By Polly Selkirk
This summer I was lucky to have the opportunity to live in Dar es Salaam for 2 months, and work with the NGO Tai Tanzania as a volunteer for aiding in the running of and as a facilitator of the Jali Project. The Jali Project tackles issues of sexual health and menstrual health management and works to remove taboos surrounding such topics that have resulted in girls dropping out of or missing school in Tanzania. Without access to menstrual hygiene products, girls will miss school owing to the embarrassment of, or an inability to manage their period.
Education is an invaluable tool, in particular with regard to the gender inequalities across the board when it comes to access to education differences between boys and girls. Girls education is not only undervalued compared to boys’ in Tanzania, but the stigma surrounding discussion and education of the body’s natural processes, means that both boys and girls are left in the dark regarding this. Without adequate education and a consequential lack of understanding, potentially harmful misinformation is spread amongst communities, and issues are not tackled adequately.
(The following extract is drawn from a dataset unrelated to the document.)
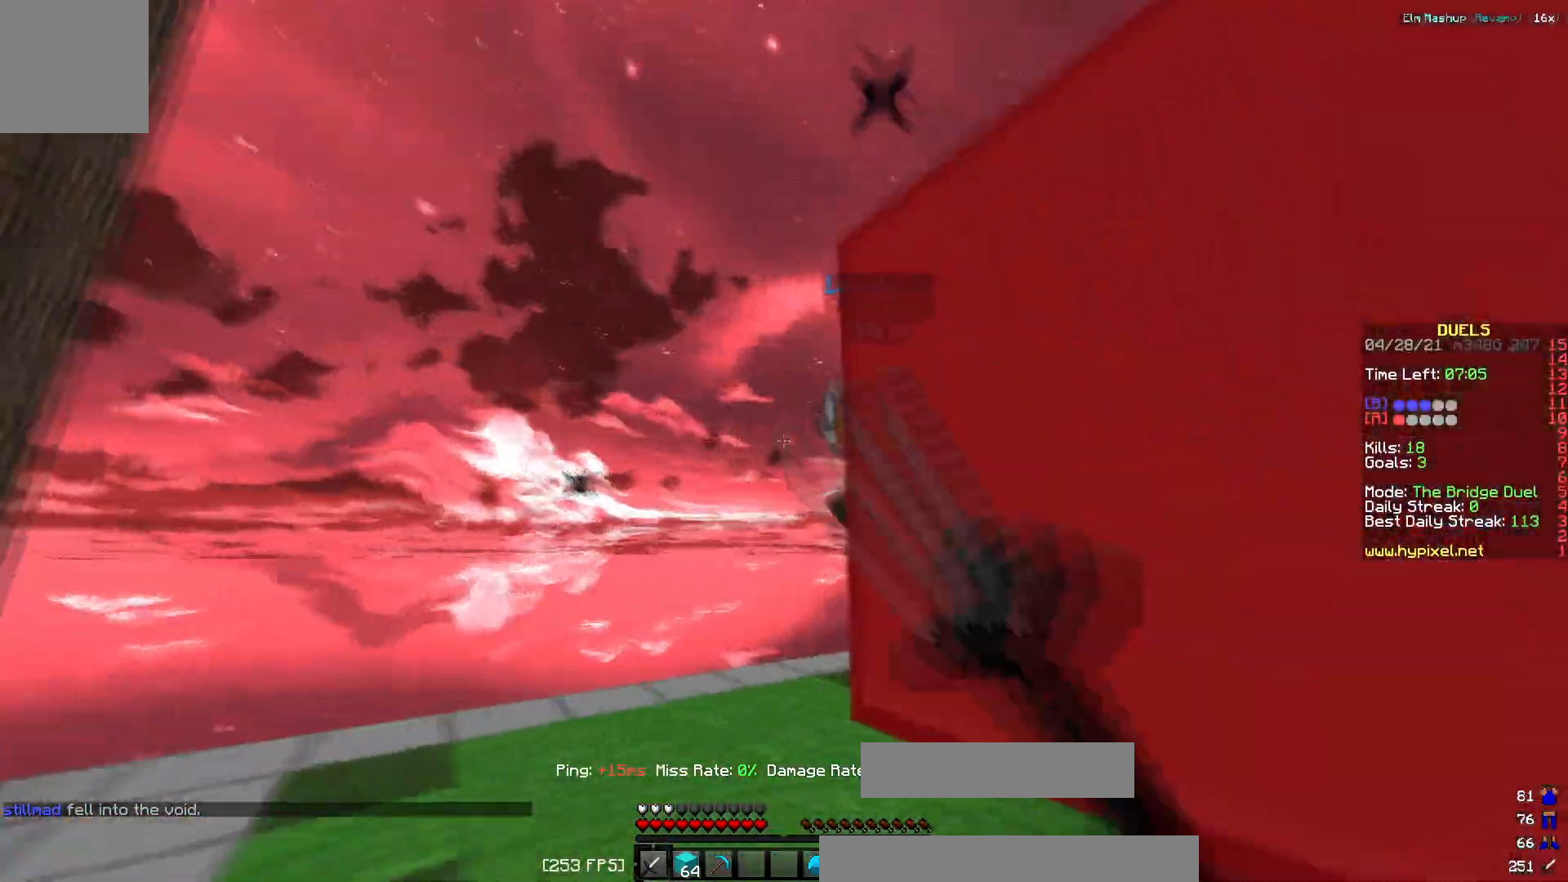
{"keys": ["w"], "events": [[50, "a", "down"], [250, "a", "up"]]}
My friend and I were able to raise enough money to buy over 22,000 pads to distribute to girls within the schools, and it was fantastic to realise how much it meant when we were handing out the products. But sanitary wear is something we take for granted as having access to back home in the UK, with little consideration to how fortunate we are, and it was awful having to watch as girls asked for more pads when there weren’t any more to give. To have to deny someone a basic human right is awful, and I learned that education regarding such issues as the impact of menstruation on girl’s education is essential to provoking change. Without encouraging and normalising conversation, that would otherwise be viewed as taboo, you cannot effectively raise awareness and gain momentum for the social change that organisations such as Tai fight for.